What there is, instead, is a structured way for an employer to evaluate what a candidate is doing now — the languages they are writing in this quarter, the problems they have decided are worth their unpaid evenings, the cadence at which they ship, the quality of the conversations they hold with strangers in the comments of their pull requests. Those signals are durable. They are difficult to fabricate. They get stronger, not weaker, the longer the candidate spends building. They do not require artificial intelligence to interpret. They require an employer willing to read.

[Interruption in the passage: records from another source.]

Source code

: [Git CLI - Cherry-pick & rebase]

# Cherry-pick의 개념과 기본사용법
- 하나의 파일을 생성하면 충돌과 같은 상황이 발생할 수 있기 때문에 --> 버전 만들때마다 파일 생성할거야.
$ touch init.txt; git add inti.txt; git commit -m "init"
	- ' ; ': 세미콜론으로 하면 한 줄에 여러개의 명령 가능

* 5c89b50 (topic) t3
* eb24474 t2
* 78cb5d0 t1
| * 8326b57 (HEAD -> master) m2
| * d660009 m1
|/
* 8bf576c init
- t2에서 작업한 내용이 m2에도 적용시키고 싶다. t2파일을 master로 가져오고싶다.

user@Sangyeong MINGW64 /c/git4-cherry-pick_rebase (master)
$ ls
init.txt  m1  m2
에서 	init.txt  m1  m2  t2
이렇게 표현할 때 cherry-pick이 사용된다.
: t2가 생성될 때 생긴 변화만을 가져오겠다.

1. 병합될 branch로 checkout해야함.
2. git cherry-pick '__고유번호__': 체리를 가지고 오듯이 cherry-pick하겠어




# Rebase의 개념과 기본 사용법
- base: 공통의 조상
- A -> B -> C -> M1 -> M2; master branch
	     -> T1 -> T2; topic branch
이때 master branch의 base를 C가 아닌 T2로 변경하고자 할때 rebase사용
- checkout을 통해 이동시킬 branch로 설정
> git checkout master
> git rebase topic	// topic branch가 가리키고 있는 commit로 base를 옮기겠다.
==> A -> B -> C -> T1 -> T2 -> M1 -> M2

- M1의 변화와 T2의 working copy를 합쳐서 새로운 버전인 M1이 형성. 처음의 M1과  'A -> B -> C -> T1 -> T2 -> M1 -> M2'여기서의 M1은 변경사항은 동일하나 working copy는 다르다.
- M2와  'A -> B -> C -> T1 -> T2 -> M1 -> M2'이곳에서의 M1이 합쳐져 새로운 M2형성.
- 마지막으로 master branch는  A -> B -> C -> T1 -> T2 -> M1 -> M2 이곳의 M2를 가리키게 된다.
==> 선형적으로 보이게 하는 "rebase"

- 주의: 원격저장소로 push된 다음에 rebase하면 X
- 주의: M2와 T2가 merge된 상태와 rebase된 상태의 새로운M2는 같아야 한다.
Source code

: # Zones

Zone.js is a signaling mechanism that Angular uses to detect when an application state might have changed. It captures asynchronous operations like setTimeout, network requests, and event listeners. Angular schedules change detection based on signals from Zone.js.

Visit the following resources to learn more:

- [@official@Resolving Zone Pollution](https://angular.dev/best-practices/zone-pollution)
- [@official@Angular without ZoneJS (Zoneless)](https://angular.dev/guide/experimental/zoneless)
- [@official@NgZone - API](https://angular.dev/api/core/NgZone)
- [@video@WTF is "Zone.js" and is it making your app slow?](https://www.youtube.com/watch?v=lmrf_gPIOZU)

The vibecoder problem is, at root, a measurement problem. The industry briefly believed it had built a hiring funnel that selected for engineering ability. What it had built was a funnel that selected for the production of artifacts that resembled engineering ability. Generative AI has lowered the cost of producing those artifacts to nearly zero, and the funnel has, accordingly, stopped working.
There are two ways forward. One is to stack another generation of artificial-intelligence tools on top of the broken funnel and hope, against the available evidence, that the resulting system behaves better than its parts. The other is to step outside the funnel and look directly at the only thing in the entire process that the candidate could not have generated last Tuesday with a model and a weekend: the slow, public, dated record of their actual work.
GitHire is a bet on the second path. It is not a more sophisticated filter. It is the absence of the filter, and the presence, in its place, of the practitioner's own commits. In a hiring market that has lost its ability to tell the difference between a developer and a demo, that may turn out to be the only product-market fit that matters.